Is Social Media Secretly Ruining Your Relationship?


What happens when iContact threatens to replace eye contact

There's a growing need for partners to establish clear guidelines about the role social media will play in their relationship, says clinical psychologist Samantha Aldridge.

You met online, your romance blossomed via text messages and emails, and its images are spread across Facebook.

For a generation that increasingly thinks eye contact means pulling out the iPhone or iPad, partners have little chance to confront their problems face-to-face.

"There is a risk that social media is replacing real relationships," says Samantha Aldridge, clinical psychologist and executive director of development and practice at Relationships Australia (RA).

Although financial stress and communication difficulties again topped RA's recent annual poll as causes for partnership collapse, lack of trust and communication issues have risen as problem areas in percentage terms.

Even though only 16 per cent claimed social networking had a negative effect on relationships, they cited less face-to-face contact, partners forgetting how to communicate and spending less time together as the causes.

"Problems are further inflamed if one partner wants a private intimate life and the other a public online life," says Aldridge.

She says rather than being a substitute for a relationship, social media should be used as a tool to complement one.

In couples counselling at RA, Aldridge encounters these common problems:

* Men complain their female partners spend too much time on Facebook.

* Women complain their male partners spend too much time online gaming, staying up until the early hours of the morning and selfishly ignoring childcare and domestic chores.

* Both complain of lack of connectedness between each other.

* Affairs are discovered in text messages on their partner's phone.

* Arguments play out in text messages. "These can escalate - in the absence of body language, other than punching the phone harder, there are no physical cues," says Aldridge.

* One partner discovers the other on an online dating site. "One man even paid for it with their joint credit card," she says.

Adding to the headache for some is that when it's all over the breakdown can go viral and the potential for public humiliation by the dumped partner is bigger than ever.

"The post-separation grief is made so difficult as the ex-partner's life is played out loud over Facebook for everyone to see."

Aldridge says there's a growing need for partners to establish clear guidelines about the role social media will play in their relationship.

She advises that when couples are negotiating rules at the beginning of a relationship, up there with "Who's going to take out the garbage" should be "Where's social media going to fit in our relationship?"

"It's a good conversation to have," she says.

Aldridge proposes the following issues need to be canvassed if couples want to face social media's everyday threat to their relationship:

* Are we going to talk about our relationship online - to others and each other?

* How are we going to represent our relationship on social media?

* How much time is reasonable to spend on social media?

* Should we agree on a limit and a curfew for time online?

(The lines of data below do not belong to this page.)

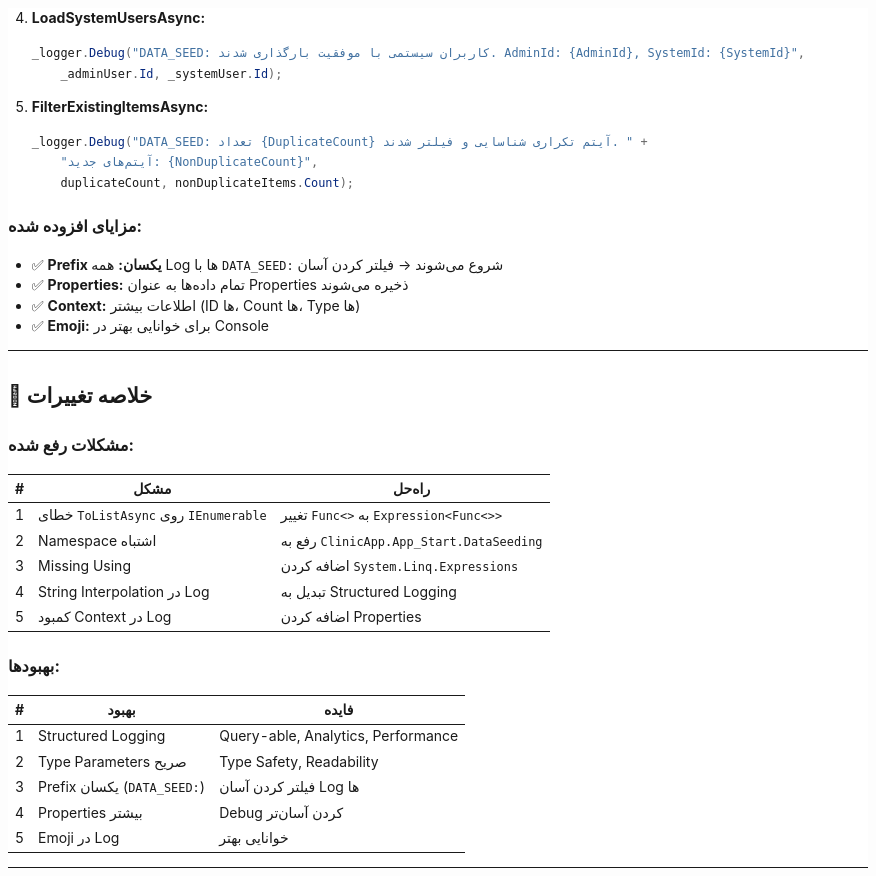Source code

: 4. **LoadSystemUsersAsync:**
   ```csharp
   _logger.Debug("DATA_SEED: کاربران سیستمی با موفقیت بارگذاری شدند. AdminId: {AdminId}, SystemId: {SystemId}", 
       _adminUser.Id, _systemUser.Id);
   ```

5. **FilterExistingItemsAsync:**
   ```csharp
   _logger.Debug("DATA_SEED: تعداد {DuplicateCount} آیتم تکراری شناسایی و فیلتر شدند. " +
       "آیتم‌های جدید: {NonDuplicateCount}", 
       duplicateCount, nonDuplicateItems.Count);
   ```

### **مزایای افزوده شده:**

- ✅ **Prefix یکسان:** همه Log ها با `DATA_SEED:` شروع می‌شوند → فیلتر کردن آسان
- ✅ **Properties:** تمام داده‌ها به عنوان Properties ذخیره می‌شوند
- ✅ **Context:** اطلاعات بیشتر (ID ها، Count ها، Type ها)
- ✅ **Emoji:** برای خوانایی بهتر در Console

---

## 🎯 **خلاصه تغییرات**

### **مشکلات رفع شده:**

| # | مشکل | راه‌حل |
|---|------|--------|
| 1 | خطای `ToListAsync` روی `IEnumerable` | تغییر `Func<>` به `Expression<Func<>>` |
| 2 | Namespace اشتباه | رفع به `ClinicApp.App_Start.DataSeeding` |
| 3 | Missing Using | اضافه کردن `System.Linq.Expressions` |
| 4 | String Interpolation در Log | تبدیل به Structured Logging |
| 5 | کمبود Context در Log | اضافه کردن Properties |

### **بهبودها:**

| # | بهبود | فایده |
|---|-------|--------|
| 1 | Structured Logging | Query-able, Analytics, Performance |
| 2 | Type Parameters صریح | Type Safety, Readability |
| 3 | Prefix یکسان (`DATA_SEED:`) | فیلتر کردن آسان Log ها |
| 4 | Properties بیشتر | Debug کردن آسان‌تر |
| 5 | Emoji در Log | خوانایی بهتر |

---
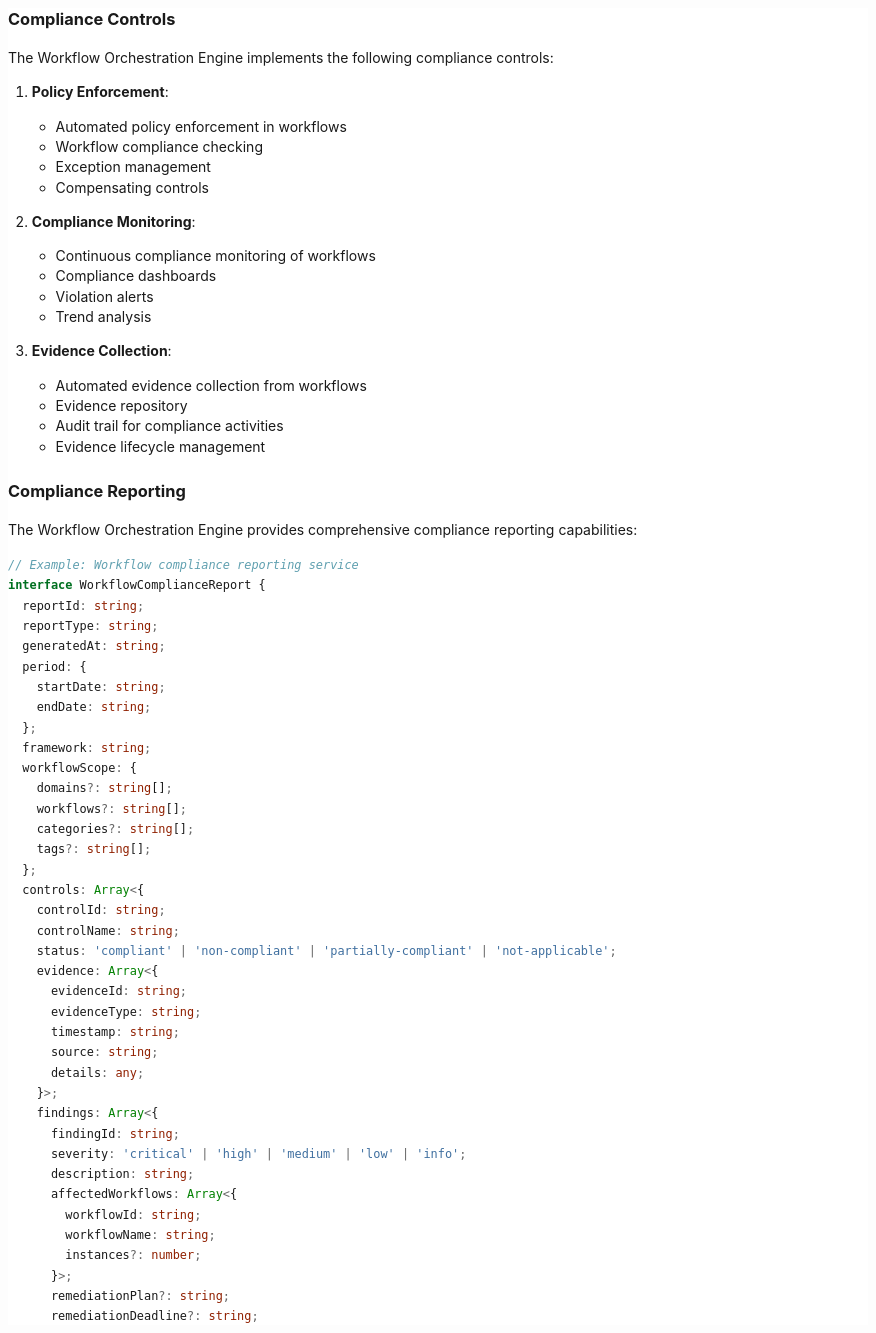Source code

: ### Compliance Controls

The Workflow Orchestration Engine implements the following compliance controls:

1. **Policy Enforcement**:
   - Automated policy enforcement in workflows
   - Workflow compliance checking
   - Exception management
   - Compensating controls

2. **Compliance Monitoring**:
   - Continuous compliance monitoring of workflows
   - Compliance dashboards
   - Violation alerts
   - Trend analysis

3. **Evidence Collection**:
   - Automated evidence collection from workflows
   - Evidence repository
   - Audit trail for compliance activities
   - Evidence lifecycle management

### Compliance Reporting

The Workflow Orchestration Engine provides comprehensive compliance reporting capabilities:

```typescript
// Example: Workflow compliance reporting service
interface WorkflowComplianceReport {
  reportId: string;
  reportType: string;
  generatedAt: string;
  period: {
    startDate: string;
    endDate: string;
  };
  framework: string;
  workflowScope: {
    domains?: string[];
    workflows?: string[];
    categories?: string[];
    tags?: string[];
  };
  controls: Array<{
    controlId: string;
    controlName: string;
    status: 'compliant' | 'non-compliant' | 'partially-compliant' | 'not-applicable';
    evidence: Array<{
      evidenceId: string;
      evidenceType: string;
      timestamp: string;
      source: string;
      details: any;
    }>;
    findings: Array<{
      findingId: string;
      severity: 'critical' | 'high' | 'medium' | 'low' | 'info';
      description: string;
      affectedWorkflows: Array<{
        workflowId: string;
        workflowName: string;
        instances?: number;
      }>;
      remediationPlan?: string;
      remediationDeadline?: string;
```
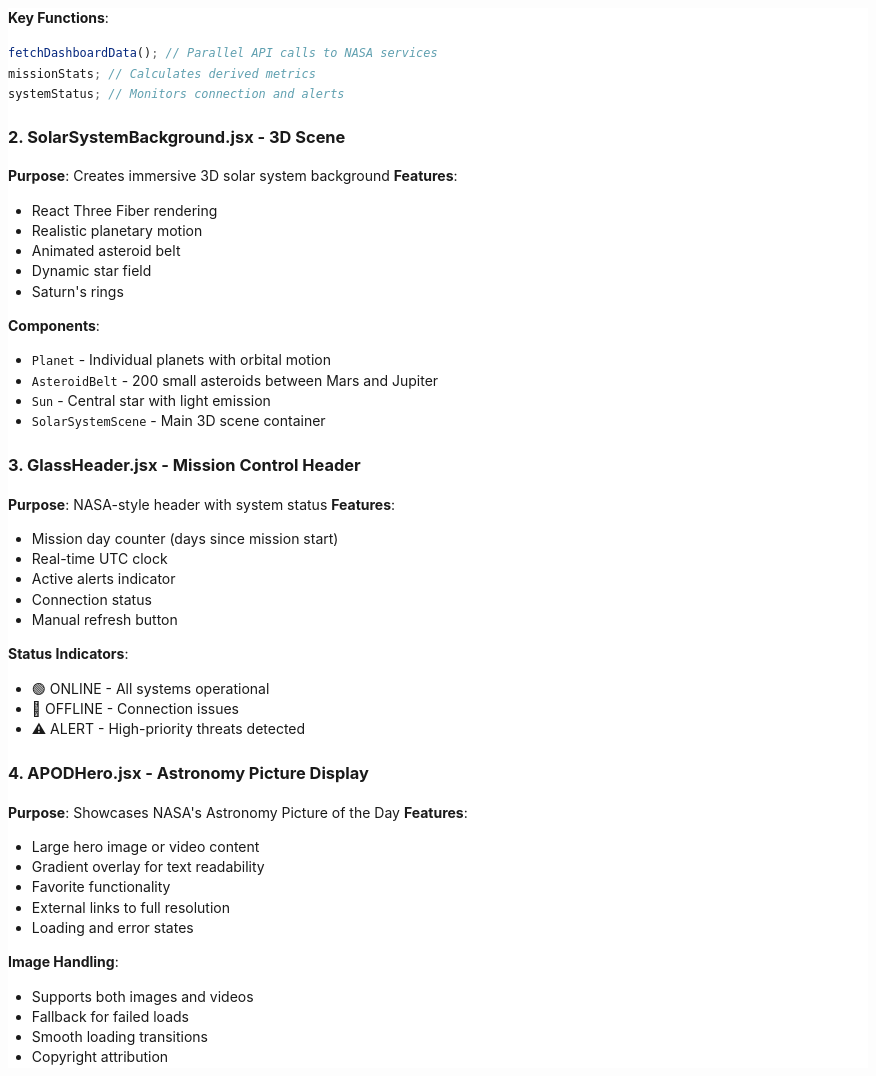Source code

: **Key Functions**:

```javascript
fetchDashboardData(); // Parallel API calls to NASA services
missionStats; // Calculates derived metrics
systemStatus; // Monitors connection and alerts
```

### **2. SolarSystemBackground.jsx** - 3D Scene

**Purpose**: Creates immersive 3D solar system background
**Features**:

- React Three Fiber rendering
- Realistic planetary motion
- Animated asteroid belt
- Dynamic star field
- Saturn's rings

**Components**:

- `Planet` - Individual planets with orbital motion
- `AsteroidBelt` - 200 small asteroids between Mars and Jupiter
- `Sun` - Central star with light emission
- `SolarSystemScene` - Main 3D scene container

### **3. GlassHeader.jsx** - Mission Control Header

**Purpose**: NASA-style header with system status
**Features**:

- Mission day counter (days since mission start)
- Real-time UTC clock
- Active alerts indicator
- Connection status
- Manual refresh button

**Status Indicators**:

- 🟢 ONLINE - All systems operational
- 🔴 OFFLINE - Connection issues
- ⚠️ ALERT - High-priority threats detected

### **4. APODHero.jsx** - Astronomy Picture Display

**Purpose**: Showcases NASA's Astronomy Picture of the Day
**Features**:

- Large hero image or video content
- Gradient overlay for text readability
- Favorite functionality
- External links to full resolution
- Loading and error states

**Image Handling**:

- Supports both images and videos
- Fallback for failed loads
- Smooth loading transitions
- Copyright attribution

* Will we wait to discuss our problems face-to-face, rather than arguing via text message?

* Which conversations should we save for face-to-face discussions - for example, children and financial issues?

* Do we agree to avoid texting the other that it's over?

* If we break up, how would we deal with it - would we keep arguments and announcements offline?

"If either partner is not prepared to be flexible and considerate and make compromise, then these problems can eat away at a relationship and result in its breakdown," warns Aldridge.